Dawn of the Dead was the first sequel to Night of the Living Dead. Gory and funny and creepy, with the scenes of zombies at the mall making a particular impact.
Frank Langella as Dracula, one of the first sexy vampires--though I would argue that David Peel in Brides of Dracula (1960) was kinda hot, and apparently Bela Lugosi was considered to have some heat by 1930s standards.
The Wicker Man, the best pagan horror film ever. It was first released in England in 1973 but didn't get a major American release until 1979. If you haven't seen the remake, DO NOT!

Tuesday, July 16, 2019

Summer of horror, 40 years ago

The summer of 1979 was a summer of horror in Columbus, Ohio: The Amityville Horror, Prophecy, Phantasm and Nightwing were all playing in June and July of 1979. The first ad for Amityville is for a sneak preview (June 22) the week before it opened. I saw it that next week, on opening night at Loews Southland Triplex. It was packed, and they ended up showing it in two auditoriums. We were herded all the way through one packed house, and wound up with practically the last three seats in the second house, in the front row. My neck got sore from looking up, but it did enhance the scariness of the movie. 
 Never saw Nightwing but I think I read the book
Saw Phantasm during this engagement at the Westerville theater. A B-movie marketed like an A-movie. Not bad.
I've never seen this, unless I did and it fell between my memory cracks.
For good measure, here's Star Crash, a sci-fi cheapie that, inexplicably, features Christopher Plummer in a role that probably took him 2 days to shoot.

Friday, July 5, 2019

Independence Day, 50 years ago

Below is a hodgepodge of movies playing on or around July 4th, 1969, a couple of weeks before the Apollo 11 moon landing: In Columbus, The Maltese Bippy, which killed the movie career of TV's Rowan and Martin before it really had a chance. I've seen it; it's pretty dire.

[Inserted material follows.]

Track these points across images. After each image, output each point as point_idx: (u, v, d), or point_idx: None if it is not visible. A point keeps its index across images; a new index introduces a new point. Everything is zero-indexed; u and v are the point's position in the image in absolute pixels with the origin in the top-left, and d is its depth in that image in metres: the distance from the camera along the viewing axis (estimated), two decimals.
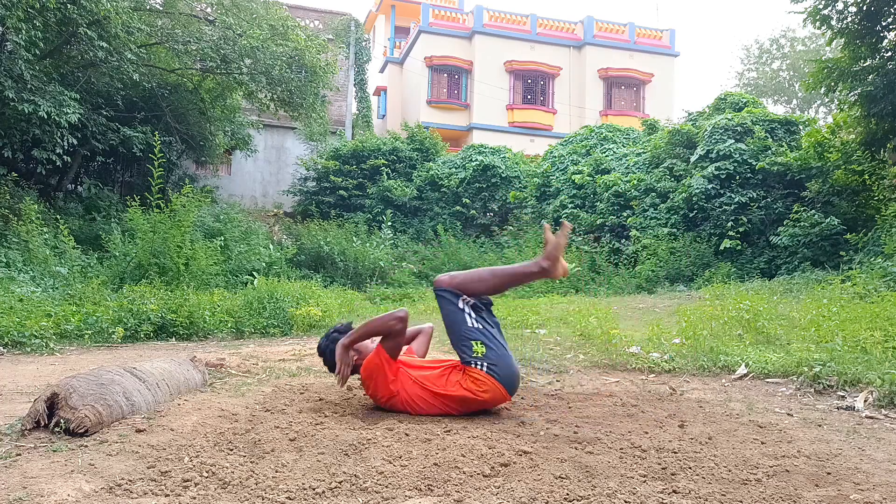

The Swedish movie, I Am Curious (Yellow), which was one of the first adult films to play in respectable theaters--in Columbus, it was at the local art houses which alternated between showing foreign movies and porn.
Goodbye, Columbus, based on a Philip Roth novel, and Bob Fosse's first movie, Sweet Charity.
 
Also in Columbus: True Grit, How to Commit Marriage, and a second-run of Funny Girl

In New York City, a couple of less-remembered melodramas: 3 Into 2 Won't Go and That Cold Day in the Park (notice the description of the "32-year-old spinster"; that would never fly today.

Finally, a classy ad for True Grit, at Radio City Music Hall, complete with splashy live stage show, which I'm surprised they were still doing. Apparently, the live shows continued right up until they closed down as a movie theater in 1978.